ASSIGNED TASK:
Copy every line of the records exactly, without including the images.

SUPPLIED RECORDS:
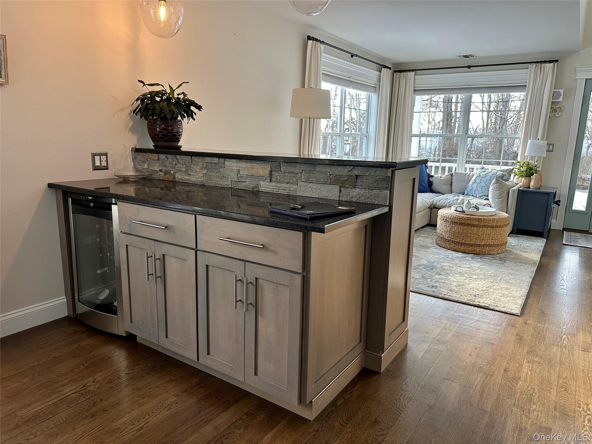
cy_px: 222
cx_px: 296
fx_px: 410
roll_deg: -1.6
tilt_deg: -11.8
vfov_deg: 56.8
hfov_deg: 71.6
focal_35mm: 24
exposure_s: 1/120
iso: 160
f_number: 1.78
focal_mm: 6.86
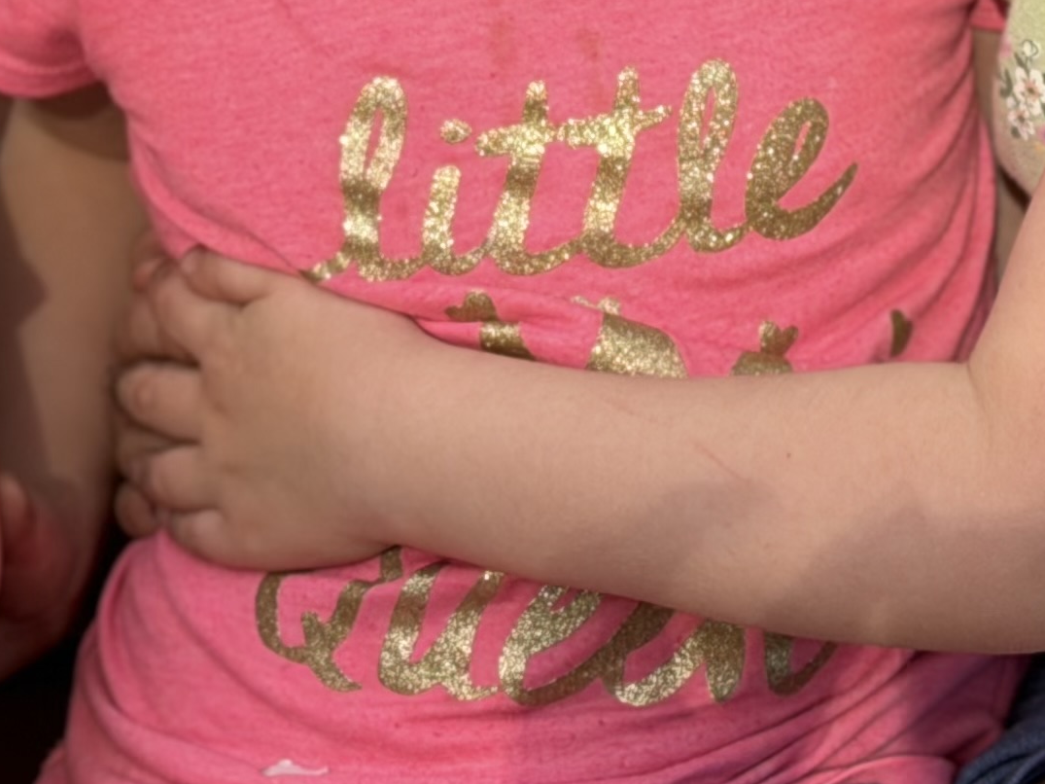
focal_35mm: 180
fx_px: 5433
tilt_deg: -5.2
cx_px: 378
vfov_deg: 8.1
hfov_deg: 11.0
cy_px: -263
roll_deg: +0.5
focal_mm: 6.76
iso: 64
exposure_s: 1/1513
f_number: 1.78
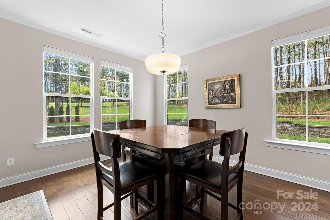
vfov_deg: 75.8
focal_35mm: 15
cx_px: 165
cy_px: 110
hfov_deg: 98.9
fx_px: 141
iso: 160
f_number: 6.3
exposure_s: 1/4
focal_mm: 15.4
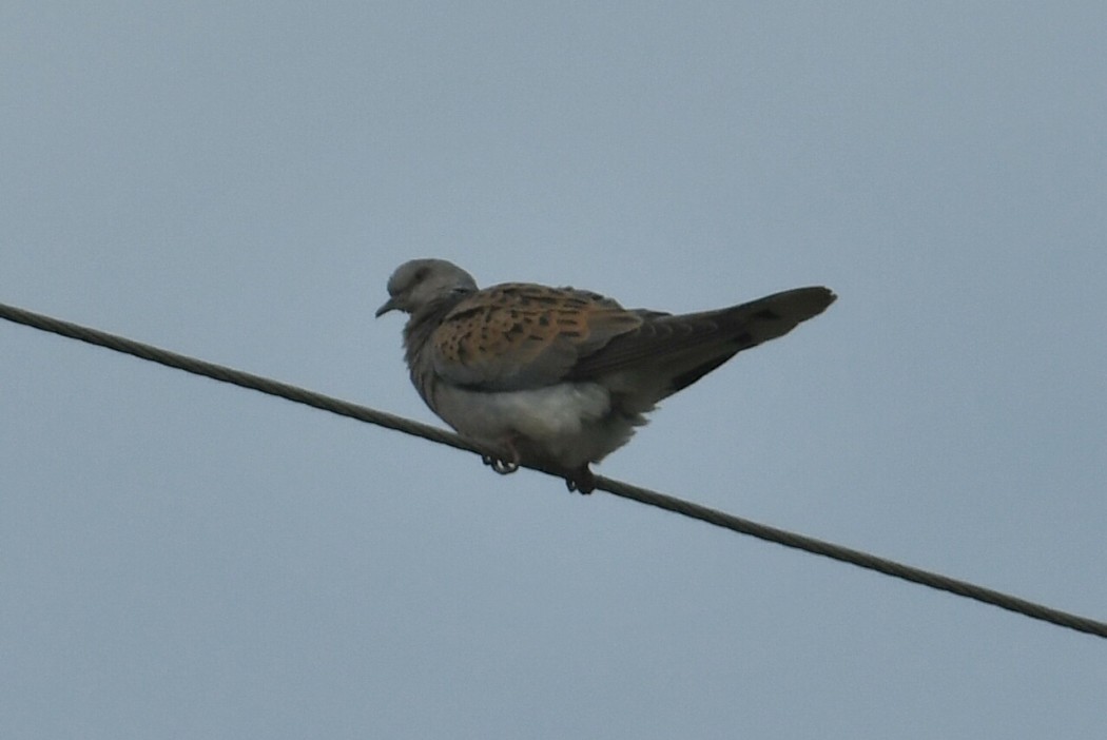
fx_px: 9232
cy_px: 370
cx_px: 554
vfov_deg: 4.6
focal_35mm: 300
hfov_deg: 6.9
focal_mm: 200
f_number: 7.1
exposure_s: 1/1600
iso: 320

OUTPUT BELOW:
cy_px: 222
cx_px: 296
fx_px: 410
roll_deg: -1.6
tilt_deg: -11.8
vfov_deg: 56.8
hfov_deg: 71.6
focal_35mm: 24
exposure_s: 1/120
iso: 160
f_number: 1.78
focal_mm: 6.86
focal_35mm: 180
fx_px: 5433
tilt_deg: -5.2
cx_px: 378
vfov_deg: 8.1
hfov_deg: 11.0
cy_px: -263
roll_deg: +0.5
focal_mm: 6.76
iso: 64
exposure_s: 1/1513
f_number: 1.78
vfov_deg: 75.8
focal_35mm: 15
cx_px: 165
cy_px: 110
hfov_deg: 98.9
fx_px: 141
iso: 160
f_number: 6.3
exposure_s: 1/4
focal_mm: 15.4
fx_px: 9232
cy_px: 370
cx_px: 554
vfov_deg: 4.6
focal_35mm: 300
hfov_deg: 6.9
focal_mm: 200
f_number: 7.1
exposure_s: 1/1600
iso: 320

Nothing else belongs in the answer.